Ayche Nour Zarakolu
Demain, dès l’aube, nous aurons une pensée pour Ayche Nour Zarakolu, décédée le 28 janvier2002 à l’hôpital de la Faculté de Médecine d’Istanbul, à l’âge de 56 ans.

Madame Zarakolu avait fondé en 1977, à Istanbul, avec son mari, une maison d’édition « Belge » (non pas belge, mais qui se prononce ‘Belgué’en turc et signifie « document ») En effet, Ayche Nour Zarakolu avait décidé de publier des livres sur les plaies ouvertes de la Turquie : les Droits de l’Homme violés, le génocide arménien de 1915, la question kurde, la mafia etc…tout cela basé sur des documents irréfutables. Ces sujets étant tabou en Turquie, elle avait été à plusieurs reprises emprisonnée.

Interrogée par la Fédération Internationale des Droits de l’Homme sur les motifs de sa démarche, elle avait déclaré : « Il n’y a rien de pire que l’oubli et le silence .Je donnerai toujours la parole à ceux qui nous obligent à regarder notre pays et son histoire en face, à connaître la vérité pour que les choses changent. Je sais qu’aujourd’hui il faut payer ce travail de mémoire par des jours de prison, mais l’important, c’est que les livres existent, que les gens les lisent. » Elle était fière d’avoir réussi à gagner quelques affaires, à être relaxée.

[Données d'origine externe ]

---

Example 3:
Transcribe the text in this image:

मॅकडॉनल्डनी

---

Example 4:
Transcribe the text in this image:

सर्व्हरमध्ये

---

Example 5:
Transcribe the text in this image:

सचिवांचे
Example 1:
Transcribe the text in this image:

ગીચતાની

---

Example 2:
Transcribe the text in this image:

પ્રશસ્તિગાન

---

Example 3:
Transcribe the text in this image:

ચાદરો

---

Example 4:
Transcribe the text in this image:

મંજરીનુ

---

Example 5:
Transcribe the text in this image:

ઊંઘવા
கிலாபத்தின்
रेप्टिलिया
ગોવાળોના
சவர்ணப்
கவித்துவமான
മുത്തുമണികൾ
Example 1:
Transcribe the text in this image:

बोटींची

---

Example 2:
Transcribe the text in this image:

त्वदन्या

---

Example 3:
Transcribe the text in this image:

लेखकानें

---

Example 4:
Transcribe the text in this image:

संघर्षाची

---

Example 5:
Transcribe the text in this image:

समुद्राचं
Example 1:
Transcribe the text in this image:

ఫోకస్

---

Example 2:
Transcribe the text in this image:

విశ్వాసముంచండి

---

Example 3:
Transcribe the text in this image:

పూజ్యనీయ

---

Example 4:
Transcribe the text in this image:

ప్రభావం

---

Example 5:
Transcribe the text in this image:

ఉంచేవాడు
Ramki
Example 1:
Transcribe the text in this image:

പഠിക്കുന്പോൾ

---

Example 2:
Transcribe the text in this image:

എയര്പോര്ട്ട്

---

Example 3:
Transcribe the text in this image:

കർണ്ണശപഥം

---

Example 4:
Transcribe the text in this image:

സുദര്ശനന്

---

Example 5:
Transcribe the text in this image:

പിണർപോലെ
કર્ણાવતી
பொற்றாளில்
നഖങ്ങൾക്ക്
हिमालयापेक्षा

Demain, nous penserons à celle que les Arméniens appelaient « La Mère Courage », à celle qui espérait que les choses finiraient par changer, à celle que rien n’arrêtait ,et que les jours et les mois de prison ne suffisaient pas à faire taire.

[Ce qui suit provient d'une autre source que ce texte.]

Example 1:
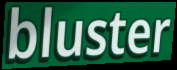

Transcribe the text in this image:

bluster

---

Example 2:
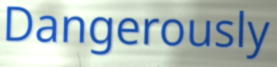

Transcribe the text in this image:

Dangerously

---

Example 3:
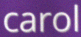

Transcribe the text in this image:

carol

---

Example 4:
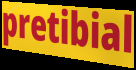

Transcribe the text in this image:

pretibial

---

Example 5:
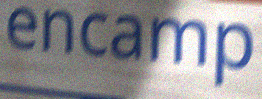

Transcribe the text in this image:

encamp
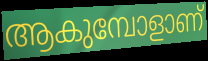
ആകുമ്പോളാണ്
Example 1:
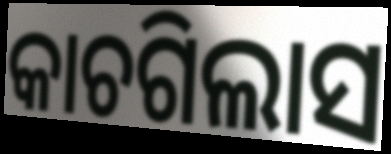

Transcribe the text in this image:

କାଚଗିଲାସ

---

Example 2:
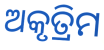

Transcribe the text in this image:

ଅକୃତ୍ରିମ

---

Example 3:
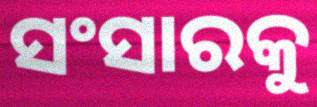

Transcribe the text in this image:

ସଂସାରକୁ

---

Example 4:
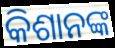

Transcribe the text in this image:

କିଶାନଙ୍କ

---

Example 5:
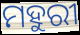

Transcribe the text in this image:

ମହୁରୀ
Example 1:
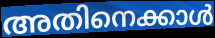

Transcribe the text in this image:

അതിനെക്കാൾ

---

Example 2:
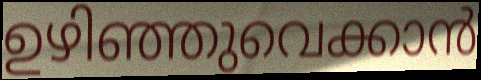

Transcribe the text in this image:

ഉഴിഞ്ഞുവെക്കാൻ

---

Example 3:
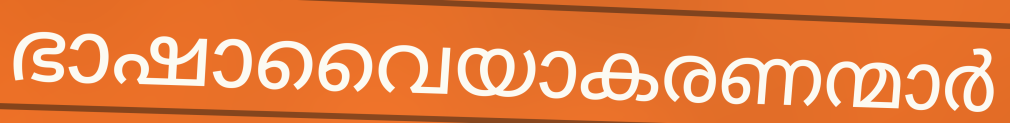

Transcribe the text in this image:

ഭാഷാവൈയാകരണന്മാർ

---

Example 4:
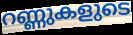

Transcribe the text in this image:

റണ്ണുകളുടെ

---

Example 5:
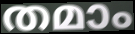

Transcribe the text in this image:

തമാം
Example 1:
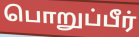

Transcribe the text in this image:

பொறுப்பீர்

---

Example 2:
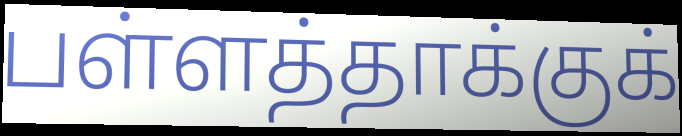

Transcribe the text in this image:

பள்ளத்தாக்குக்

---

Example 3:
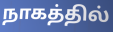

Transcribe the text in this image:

நாகத்தில்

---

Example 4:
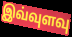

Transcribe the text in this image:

இவ்வுளவு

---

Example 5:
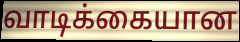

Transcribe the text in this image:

வாடிக்கையான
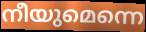
നീയുമെന്നെ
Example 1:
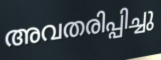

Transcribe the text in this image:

അവതരിപ്പിച്ചു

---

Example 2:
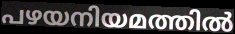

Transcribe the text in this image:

പഴയനിയമത്തിൽ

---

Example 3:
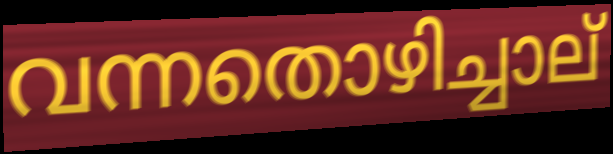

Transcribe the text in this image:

വന്നതൊഴിച്ചാല്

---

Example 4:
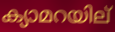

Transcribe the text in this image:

ക്യാമറയില്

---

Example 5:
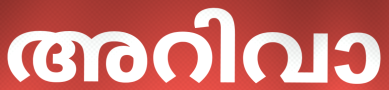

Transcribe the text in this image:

അറിവാ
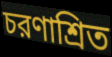
চরণাশ্রিত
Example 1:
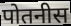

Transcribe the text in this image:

पोतनीस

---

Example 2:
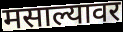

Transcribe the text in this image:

मसाल्यावर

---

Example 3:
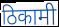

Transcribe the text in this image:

Nous penserons aussi à son mari et ses fils, car nous savons qu’à partir du jour où nous perdons un être cher, la vie est coupée en deux, il y a un avant et un après.

Ce ne sont pas seulement les intellectuels, mais tout le peuple turc qui devraient être fiers de compter parmi eux une femme aussi vaillante et sublime, prête à sacrifier sa liberté et sa santé et même sa vie, pour l’honneur de son pays.

De telles personnes sont les flambeaux de l’humanité.